En 2023, la démolition de la bibliothèque universitaire a marqué un tournant dans l’histoire architecturale du campus de la Porte des Alpes. Elle laisse désormais place à l’imposante charpente du futur Learning centre dont la livraison est prévue au printemps 2026. Aussi spectaculaire soit-il, ce changement s’inscrit dans une longue histoire des métamorphoses du campus. Rétrospective.
Par Anne Loustalet, doctorante en géographie au laboratoire EVS-IRG.
Les années 1970 : la création
1971, le nouveau campus de Bron-Parilly ouvre ses portes. Il y a encore quelques années, le terrain sur lequel il prend place, appartenait à la Société des Courses. Le choix d’implantation se fait un peu par défaut mais contente les différentes parties prenantes : un moyen de construire rapidement un nouvel établissement pour l’université, d’éloigner les étudiants du centre-ville et ainsi éviter les désordres pour la ville de Lyon et la Préfecture, mais aussi de rembourser rapidement ses dettes pour la Société des Courses.
Dans le cadre d'une mission doctorale de médiation scientifique financée par LYSiERES², Anne Loustalet est chargée de valoriser le patrimoine architectural du campus Porte des Alpes, où des travaux d'envergure sont actuellement en cours et annoncent l'arrivée de La Ruche et d'une résidence étudiante. Elle partage ici ses recherches avant de se lancer dans la conception d’une médiation pour raconter aux usagers et usagères des lieux l’histoire de cette architecture particulière et les enjeux sociaux, économiques et politiques qui l’ont façonnée. |
© CC BY-NC-ND 4.0, Pierre Clavel, 1974, Bibliothèque municipale de Lyon, fonds du Centre régional de documentation pédagogique de Lyon, cote P0707 CRDP R00114
Les années 1990 : la densification
À la fin des années 1980, le contexte financier est favorable pour l’université : le plan « Université 2000 » et les crédits du projet « Été 1992 » alloués par le ministère de la Culture permettent d’engager d’importants travaux d’extension et d’aménagement du campus tout au long de la décennie 1990.

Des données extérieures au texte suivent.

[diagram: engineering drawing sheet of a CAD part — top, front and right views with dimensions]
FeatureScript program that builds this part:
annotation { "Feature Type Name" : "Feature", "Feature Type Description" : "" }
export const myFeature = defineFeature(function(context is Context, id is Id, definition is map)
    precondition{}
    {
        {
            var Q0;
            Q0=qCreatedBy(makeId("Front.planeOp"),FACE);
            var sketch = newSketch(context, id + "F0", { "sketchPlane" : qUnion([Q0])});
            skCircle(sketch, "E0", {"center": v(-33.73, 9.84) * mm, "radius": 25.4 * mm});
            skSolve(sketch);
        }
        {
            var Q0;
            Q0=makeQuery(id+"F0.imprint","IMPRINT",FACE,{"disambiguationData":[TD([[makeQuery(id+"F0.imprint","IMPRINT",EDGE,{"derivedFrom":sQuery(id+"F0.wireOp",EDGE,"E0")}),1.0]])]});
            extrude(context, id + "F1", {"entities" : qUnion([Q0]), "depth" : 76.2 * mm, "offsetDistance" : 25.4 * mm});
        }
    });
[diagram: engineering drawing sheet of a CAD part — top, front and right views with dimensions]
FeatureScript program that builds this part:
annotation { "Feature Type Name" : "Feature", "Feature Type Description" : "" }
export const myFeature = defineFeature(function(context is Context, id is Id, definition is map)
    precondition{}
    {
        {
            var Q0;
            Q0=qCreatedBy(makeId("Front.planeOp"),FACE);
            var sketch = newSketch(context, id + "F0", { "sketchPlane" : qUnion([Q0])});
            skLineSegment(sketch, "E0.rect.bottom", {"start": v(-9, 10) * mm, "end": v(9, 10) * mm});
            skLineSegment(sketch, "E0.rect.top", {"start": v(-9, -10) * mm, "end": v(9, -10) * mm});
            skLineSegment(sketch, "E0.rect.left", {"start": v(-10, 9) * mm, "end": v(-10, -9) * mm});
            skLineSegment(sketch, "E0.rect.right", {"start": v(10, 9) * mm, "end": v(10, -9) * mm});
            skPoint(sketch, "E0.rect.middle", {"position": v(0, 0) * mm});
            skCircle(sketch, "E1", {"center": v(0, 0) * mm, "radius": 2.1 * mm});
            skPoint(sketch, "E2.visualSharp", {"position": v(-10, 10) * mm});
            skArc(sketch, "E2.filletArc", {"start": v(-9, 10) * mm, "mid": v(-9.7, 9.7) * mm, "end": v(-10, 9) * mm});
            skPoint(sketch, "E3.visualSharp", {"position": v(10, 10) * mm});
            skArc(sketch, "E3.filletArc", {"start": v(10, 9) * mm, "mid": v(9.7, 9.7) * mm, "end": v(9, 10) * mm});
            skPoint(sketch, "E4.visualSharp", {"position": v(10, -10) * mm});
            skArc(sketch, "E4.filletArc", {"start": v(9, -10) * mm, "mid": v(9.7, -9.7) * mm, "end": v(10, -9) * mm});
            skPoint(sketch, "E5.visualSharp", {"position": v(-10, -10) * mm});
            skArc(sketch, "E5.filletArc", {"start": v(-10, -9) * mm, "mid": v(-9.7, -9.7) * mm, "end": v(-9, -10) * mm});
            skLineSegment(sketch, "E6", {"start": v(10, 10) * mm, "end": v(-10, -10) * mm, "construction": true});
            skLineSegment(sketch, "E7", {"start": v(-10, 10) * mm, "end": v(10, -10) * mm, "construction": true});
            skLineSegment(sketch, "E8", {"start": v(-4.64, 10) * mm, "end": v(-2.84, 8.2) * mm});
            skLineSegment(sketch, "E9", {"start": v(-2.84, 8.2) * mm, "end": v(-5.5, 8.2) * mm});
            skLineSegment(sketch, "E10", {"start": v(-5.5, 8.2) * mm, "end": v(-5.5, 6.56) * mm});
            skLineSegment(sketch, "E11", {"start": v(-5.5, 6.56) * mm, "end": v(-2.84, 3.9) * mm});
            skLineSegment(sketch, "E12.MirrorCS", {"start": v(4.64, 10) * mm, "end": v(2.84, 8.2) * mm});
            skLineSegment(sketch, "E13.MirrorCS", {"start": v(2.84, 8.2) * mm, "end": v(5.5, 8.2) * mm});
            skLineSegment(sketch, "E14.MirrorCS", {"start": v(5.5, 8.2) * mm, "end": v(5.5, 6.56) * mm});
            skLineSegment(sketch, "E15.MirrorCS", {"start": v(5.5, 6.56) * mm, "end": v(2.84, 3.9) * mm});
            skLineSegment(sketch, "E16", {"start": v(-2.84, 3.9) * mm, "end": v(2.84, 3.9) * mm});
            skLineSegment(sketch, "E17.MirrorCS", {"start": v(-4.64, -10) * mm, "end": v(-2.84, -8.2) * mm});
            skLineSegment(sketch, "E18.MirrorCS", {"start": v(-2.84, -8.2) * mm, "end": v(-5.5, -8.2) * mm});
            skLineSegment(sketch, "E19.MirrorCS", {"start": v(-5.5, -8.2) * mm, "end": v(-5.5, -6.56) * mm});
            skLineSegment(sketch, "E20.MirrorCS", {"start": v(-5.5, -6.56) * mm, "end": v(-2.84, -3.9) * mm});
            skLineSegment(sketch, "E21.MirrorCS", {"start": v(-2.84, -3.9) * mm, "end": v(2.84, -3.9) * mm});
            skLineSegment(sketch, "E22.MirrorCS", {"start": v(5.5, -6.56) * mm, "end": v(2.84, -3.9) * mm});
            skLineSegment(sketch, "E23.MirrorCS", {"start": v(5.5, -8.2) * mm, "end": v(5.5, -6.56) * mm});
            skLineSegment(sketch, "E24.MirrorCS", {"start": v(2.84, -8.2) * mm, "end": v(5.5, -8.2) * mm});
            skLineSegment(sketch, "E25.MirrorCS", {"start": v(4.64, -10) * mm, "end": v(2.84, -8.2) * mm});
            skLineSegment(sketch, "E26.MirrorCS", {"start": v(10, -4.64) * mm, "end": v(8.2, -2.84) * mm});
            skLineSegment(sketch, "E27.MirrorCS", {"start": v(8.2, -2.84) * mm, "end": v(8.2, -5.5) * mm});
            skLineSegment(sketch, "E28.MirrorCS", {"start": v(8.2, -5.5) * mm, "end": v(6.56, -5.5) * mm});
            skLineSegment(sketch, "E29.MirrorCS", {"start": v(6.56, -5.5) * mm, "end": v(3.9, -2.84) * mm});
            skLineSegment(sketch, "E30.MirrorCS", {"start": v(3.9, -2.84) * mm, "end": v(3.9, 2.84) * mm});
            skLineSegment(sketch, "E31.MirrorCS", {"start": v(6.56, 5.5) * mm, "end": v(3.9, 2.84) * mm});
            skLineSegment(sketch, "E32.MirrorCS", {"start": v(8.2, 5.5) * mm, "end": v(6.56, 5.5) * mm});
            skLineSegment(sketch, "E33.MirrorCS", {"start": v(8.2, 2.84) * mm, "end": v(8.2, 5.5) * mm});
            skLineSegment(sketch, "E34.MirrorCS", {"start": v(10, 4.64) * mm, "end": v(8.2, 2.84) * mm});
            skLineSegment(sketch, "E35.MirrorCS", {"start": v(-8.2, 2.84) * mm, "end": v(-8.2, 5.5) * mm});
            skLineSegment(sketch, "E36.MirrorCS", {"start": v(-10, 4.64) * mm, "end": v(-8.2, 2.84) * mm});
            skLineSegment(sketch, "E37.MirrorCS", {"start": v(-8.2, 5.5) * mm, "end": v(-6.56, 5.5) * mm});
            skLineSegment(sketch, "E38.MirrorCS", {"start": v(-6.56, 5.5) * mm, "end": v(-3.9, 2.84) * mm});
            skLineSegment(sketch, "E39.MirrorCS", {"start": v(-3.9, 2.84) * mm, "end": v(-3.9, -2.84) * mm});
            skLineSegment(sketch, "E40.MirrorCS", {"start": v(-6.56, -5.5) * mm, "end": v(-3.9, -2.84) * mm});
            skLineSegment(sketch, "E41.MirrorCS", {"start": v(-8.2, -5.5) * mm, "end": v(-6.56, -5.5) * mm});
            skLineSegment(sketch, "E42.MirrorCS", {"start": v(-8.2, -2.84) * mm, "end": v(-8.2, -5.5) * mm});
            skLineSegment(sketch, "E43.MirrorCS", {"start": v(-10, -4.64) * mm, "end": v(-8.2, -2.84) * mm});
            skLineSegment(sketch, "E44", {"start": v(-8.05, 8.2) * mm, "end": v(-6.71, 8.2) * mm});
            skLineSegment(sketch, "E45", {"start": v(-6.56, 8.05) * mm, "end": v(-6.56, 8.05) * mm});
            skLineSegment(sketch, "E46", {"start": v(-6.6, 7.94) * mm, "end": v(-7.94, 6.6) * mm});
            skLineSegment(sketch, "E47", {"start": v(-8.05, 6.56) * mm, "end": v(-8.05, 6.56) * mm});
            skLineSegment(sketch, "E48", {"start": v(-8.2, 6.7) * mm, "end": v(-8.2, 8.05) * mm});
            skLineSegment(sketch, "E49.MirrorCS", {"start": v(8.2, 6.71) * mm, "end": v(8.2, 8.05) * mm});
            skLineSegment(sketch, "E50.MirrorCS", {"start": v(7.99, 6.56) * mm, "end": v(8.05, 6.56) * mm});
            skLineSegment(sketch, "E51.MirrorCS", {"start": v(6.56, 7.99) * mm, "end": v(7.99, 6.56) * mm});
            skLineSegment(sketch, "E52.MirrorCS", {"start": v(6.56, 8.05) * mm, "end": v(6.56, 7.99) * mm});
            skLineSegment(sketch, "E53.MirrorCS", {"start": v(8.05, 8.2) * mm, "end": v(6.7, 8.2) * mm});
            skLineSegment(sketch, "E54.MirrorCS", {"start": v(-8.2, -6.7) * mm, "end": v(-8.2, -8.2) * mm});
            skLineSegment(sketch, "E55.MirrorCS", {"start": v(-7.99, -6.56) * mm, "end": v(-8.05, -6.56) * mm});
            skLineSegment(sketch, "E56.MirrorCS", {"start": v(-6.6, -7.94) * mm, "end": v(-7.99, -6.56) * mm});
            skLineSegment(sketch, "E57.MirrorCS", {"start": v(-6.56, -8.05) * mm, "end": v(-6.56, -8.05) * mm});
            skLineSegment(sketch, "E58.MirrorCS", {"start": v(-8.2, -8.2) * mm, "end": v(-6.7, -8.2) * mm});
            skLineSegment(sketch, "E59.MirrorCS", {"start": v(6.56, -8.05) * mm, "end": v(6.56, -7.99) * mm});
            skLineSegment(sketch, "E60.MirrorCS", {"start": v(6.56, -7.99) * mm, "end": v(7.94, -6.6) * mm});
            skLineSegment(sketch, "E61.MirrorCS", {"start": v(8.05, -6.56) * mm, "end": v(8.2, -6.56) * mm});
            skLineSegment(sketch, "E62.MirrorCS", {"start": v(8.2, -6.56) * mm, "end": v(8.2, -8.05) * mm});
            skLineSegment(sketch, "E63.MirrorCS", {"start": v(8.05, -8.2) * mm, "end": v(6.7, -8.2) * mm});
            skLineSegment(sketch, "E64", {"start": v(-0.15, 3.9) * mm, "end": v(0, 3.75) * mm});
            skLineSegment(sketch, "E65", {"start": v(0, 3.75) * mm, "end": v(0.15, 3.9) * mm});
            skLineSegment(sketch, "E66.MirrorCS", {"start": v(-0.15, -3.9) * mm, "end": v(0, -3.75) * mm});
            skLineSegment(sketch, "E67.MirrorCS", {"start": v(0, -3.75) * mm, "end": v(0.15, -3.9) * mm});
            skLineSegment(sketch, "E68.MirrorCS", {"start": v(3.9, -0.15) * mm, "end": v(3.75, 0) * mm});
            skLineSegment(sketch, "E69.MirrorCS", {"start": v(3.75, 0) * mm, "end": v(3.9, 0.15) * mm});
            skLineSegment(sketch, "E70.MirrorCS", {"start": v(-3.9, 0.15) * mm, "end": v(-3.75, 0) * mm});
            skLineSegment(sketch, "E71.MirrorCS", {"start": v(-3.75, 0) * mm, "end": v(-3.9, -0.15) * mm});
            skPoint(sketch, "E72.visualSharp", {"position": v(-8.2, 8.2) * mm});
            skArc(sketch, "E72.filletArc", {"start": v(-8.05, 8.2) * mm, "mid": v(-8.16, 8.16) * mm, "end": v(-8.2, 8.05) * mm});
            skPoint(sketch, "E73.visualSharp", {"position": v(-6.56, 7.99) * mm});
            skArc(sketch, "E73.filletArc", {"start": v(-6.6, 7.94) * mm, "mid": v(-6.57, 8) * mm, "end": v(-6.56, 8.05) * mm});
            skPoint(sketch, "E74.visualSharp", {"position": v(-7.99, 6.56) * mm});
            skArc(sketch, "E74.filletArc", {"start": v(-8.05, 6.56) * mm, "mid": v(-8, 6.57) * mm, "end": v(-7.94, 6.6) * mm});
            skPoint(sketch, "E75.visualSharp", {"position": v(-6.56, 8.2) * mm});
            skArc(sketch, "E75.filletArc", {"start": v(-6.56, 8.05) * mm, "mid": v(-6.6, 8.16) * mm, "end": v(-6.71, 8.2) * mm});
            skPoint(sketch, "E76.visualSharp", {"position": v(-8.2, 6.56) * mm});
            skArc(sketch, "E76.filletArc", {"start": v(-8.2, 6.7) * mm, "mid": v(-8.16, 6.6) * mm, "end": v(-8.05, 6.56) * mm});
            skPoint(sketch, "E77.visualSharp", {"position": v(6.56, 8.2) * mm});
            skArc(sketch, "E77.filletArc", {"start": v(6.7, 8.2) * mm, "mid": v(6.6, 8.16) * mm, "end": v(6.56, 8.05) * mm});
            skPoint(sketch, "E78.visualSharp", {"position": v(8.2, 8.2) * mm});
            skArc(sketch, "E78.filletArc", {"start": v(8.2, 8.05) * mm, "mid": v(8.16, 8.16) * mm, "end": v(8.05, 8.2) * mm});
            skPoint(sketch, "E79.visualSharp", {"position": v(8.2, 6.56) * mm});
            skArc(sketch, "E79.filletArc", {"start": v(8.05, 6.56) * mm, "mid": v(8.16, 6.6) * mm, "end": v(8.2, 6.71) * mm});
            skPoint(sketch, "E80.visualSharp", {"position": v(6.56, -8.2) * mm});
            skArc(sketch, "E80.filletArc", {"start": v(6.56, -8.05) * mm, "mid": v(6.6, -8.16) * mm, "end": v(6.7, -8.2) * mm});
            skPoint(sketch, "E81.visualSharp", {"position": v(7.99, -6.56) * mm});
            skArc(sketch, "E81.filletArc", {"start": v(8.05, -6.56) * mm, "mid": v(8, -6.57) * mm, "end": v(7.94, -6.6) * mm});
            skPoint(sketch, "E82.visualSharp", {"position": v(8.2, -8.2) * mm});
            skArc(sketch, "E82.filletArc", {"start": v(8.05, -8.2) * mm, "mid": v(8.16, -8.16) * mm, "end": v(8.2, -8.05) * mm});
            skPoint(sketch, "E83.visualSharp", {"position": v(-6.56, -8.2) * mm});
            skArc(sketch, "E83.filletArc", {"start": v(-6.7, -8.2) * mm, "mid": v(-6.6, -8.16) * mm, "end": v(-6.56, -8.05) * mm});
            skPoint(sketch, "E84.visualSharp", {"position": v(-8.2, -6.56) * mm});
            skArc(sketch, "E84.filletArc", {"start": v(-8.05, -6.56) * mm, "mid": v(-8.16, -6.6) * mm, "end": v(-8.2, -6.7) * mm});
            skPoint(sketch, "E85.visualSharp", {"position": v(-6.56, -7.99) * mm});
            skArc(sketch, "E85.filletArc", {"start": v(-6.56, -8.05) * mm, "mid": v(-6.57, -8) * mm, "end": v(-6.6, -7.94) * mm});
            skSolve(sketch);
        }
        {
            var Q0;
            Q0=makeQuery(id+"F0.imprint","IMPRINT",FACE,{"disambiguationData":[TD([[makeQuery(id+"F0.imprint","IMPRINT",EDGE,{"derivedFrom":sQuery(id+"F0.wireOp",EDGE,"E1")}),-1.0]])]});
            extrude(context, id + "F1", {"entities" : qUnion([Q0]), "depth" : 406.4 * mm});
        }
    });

Mais la majeure partie des aménagements dépend du projet d’aménagement du Champ du Pont à Saint-Priest, actuel parc technologique de la Porte des Alpes. Le campus de Bron est en effet envisagé comme un facteur d’attractivité pour convaincre les entreprises de s’installer dans cette nouvelle zone d’activité économique. La construction de l’IUT Lumière, entre 1990 et 1994, est ainsi une conséquence directe du tournant « entrepreneurial » de la Porte des Alpes. Ce projet métropolitain explique également l’éloignement du bâtiment Europe (aujourd’hui « V »), sorti de terre en 1998, par rapport au campus d’origine : il devait jouer le rôle d’une interface entre l’université et le parc technologique.
Les années 2010 : la disparition
Dans les années 2010, les opportunités foncières se font rares et le bâti originel atteint un degré de vétusté accru. Malgré une labellisation « Patrimoine XXe siècle » en 2000, l’université opte pour la démolition-reconstruction d’une partie de son patrimoine bâti.
En 2012-2013, le bâtiment I, situé à l’entrée du campus, est démoli et remplacé par le massif bâtiment de l’ICOM. Dans la foulée, est décidé la restructuration profonde du problématique bâtiment K . Construit au moment du choc pétrolier, on avait raboté sur la qualité des matériaux employés pour contenir le coût de sa construction. Malgré la conservation de sa structure, l’ensemble surélevé de plusieurs étages et fardé d’une couleur orange vif, s’éloigne profondément du vocabulaire architectural d’origine. La démolition de la bibliothèque universitaire en 2023 vient parachever la disparition progressive du campus Dottelonde dont les deux parties subsistantes, désormais isolées l’une de l’autre, ont rendu caduque le système de rue centrale.
© Bibliothèque Kandinsky - Centre de recherche du musée national d’art moderne, fonds Véra Cardot et Pierre Joly, cote 3505 DOTTE a P07304_P
© Anne Loustalet, 2025
Une patrimonialisation inachevée ?
À l’issue de cette courte généalogie de l’architecture du campus de la Porte des Alpes, émerge un paradoxe : le campus d’origine n’a jamais été autant altéré qu’à la suite de la labellisation « Patrimoine XXe siècle » (aujourd’hui « Architecture contemporaine remarquable »).